- Episode no.: Season 4 Episode 17
- Directed by: Tom Cherones
- Written by: Larry Charles
- Production code: 416
- Original air date: February 11, 1993

Guest appearances
- Liz Sheridan as Helen Seinfeld; Barney Martin as Morty Seinfeld; Estelle Harris as Estelle Costanza; Paula Marshall as Sharon; Kari Coleman as Allison; Anthony Mangano as Marine; Ben Reed as Male Nurse; Lawrence Mandley as Manager;

Episode chronology
| ← Previous "The Shoes" | Next → "The Old Man" |
- Seinfeld season 4

= The Outing =

"The Outing" is the 57th episode of the sitcom Seinfeld. First aired on February 11, 1993 on NBC, it is the 17th episode of the fourth season. In this episode, a journalism student reports on Jerry and George's close companionship, which becomes understood as the two of them coming out. The line "... not that there's anything wrong with that"—as a reference to homosexuality—has become a popular catchphrase among fans.

==Plot==
George's attempt to break up with his girlfriend, Allison, makes her suicidal, trapping him in the relationship.

At Monk's Café, Sharon, a journalism grad student at New York University, misses her scheduled interview with Jerry; they sit back-to-back without recognizing each other. Elaine notices Sharon eavesdropping on her conversation with Jerry and George, and loudly exhorts the two to come out of the closet as a prank. Sharon not only hears this, but also watches Jerry and George go to the men's room together. Jerry complains that he has always been pegged as gay for being "single", "thin", and "neat".

The interview is rescheduled at Jerry's apartment, where Sharon recognizes Jerry and George from Monk's. Sharon sees Jerry and George bicker like an old married couple, and learns that the two met during roughhousing in gym class. Jerry and George finally recognize Sharon and realize she is writing about their companionship. They futilely deny being gay, while disavowing any homophobia with "not that there's anything wrong with that".

Kramer gives Jerry a two-line phone as an early birthday gift, unknowingly upstaging Elaine, who bought the same thing. Sharon and George call Jerry at the same time on the new phone. Sharon is about to drop the gay angle for her article, and Jerry relievedly switches lines to tell George, in a mock-conspiratorial tone. He discovers too late that the phone is defective, and both lines can hear each other. Elaine visits Sharon to explain the misunderstanding, but Sharon is antagonized by Elaine refusing to take off her winter coat indoors.

Not only does NYU publish Sharon's article on Jerry and George, but major newspapers pick up the story. In the aftermath, Jerry and George are confronted by Kramer and their parents. Kramer reels upon realizing he and Jerry both fit the gay stereotype. Helen blames herself for buying Jerry culottes as a child.
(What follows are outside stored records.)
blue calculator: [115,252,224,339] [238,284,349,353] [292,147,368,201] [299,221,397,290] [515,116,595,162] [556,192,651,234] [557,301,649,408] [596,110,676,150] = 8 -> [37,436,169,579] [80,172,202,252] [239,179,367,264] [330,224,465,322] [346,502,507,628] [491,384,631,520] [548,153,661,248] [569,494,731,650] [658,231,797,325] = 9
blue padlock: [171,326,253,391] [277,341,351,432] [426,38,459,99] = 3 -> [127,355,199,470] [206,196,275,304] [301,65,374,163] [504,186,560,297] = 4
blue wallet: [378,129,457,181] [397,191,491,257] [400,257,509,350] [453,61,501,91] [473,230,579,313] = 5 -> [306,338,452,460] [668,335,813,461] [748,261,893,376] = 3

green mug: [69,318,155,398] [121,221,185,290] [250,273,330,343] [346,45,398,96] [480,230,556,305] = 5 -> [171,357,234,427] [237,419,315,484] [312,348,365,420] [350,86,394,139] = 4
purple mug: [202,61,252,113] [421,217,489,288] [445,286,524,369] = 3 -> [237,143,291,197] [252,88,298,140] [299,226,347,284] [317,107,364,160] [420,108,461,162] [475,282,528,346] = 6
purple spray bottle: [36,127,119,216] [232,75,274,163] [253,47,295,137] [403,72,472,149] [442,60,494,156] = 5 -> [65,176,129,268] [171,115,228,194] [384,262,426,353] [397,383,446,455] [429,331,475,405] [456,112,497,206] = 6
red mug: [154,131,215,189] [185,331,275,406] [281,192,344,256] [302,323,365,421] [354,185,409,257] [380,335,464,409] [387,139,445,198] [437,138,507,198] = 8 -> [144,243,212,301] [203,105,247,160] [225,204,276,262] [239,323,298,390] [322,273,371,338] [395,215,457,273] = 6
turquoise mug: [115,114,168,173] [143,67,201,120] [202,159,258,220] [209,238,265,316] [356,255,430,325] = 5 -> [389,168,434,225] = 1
George finds his mother in the hospital after the report made her throw her back out again, but he is transfixed by a sponge-bathing patient and nurse—both men this time—casting erotic silhouettes on a divider curtain. Despite all this, everyone concurs "not that there's anything wrong with that".

After a uniformed military man thanks Jerry for inspiring him to come out, Jerry turns down George's birthday gift of tickets to Guys and Dolls on Broadway. George uses the article as his excuse to finally break up with Allison, but Allison demands proof that he and Jerry are together.

Sharon is seduced by Jerry and recants her reporting, but George, with Allison, bursts in on them making out. George's excuse falls apart as he pretends to fight for Jerry's affection, driving Sharon to walk out. George backpedals and claims to be a porn actor instead, only to earn Allison's approval. Kramer passes through, accompanied by an attractive young man, who turns out to be from the phone company.

==Production==
The cast recall that, after the initial table read, they were inclined to drop this episode from production, as the tone came off as vilifying homosexuality. Discussing the matter with Seinfeld, Larry Charles said "not that there's anything wrong with that" in reference to being gay. Seinfeld was inspired to sprinkle this disclaimer throughout the entire script, and personally demonstrated the comedic rhythm for speaking the line; he credits Charles's comment for saving the episode.

A deleted scene shows Sharon becoming gradually more and more aggrieved by Elaine's winter coat.

==Reception==
The episode received positive reception from the gay community on broadcast, winning a GLAAD Media Award (Gay & Lesbian Alliance Against Defamation) for Outstanding Comedy Episode. Conversely, In 2023, Vulture retroactively declared it the second-worst episode of the series (after “The Puerto Rican Day”), stating it "wholeheartedly embraces gay panic as a plot device to a nonsensical, largely unfunny degree".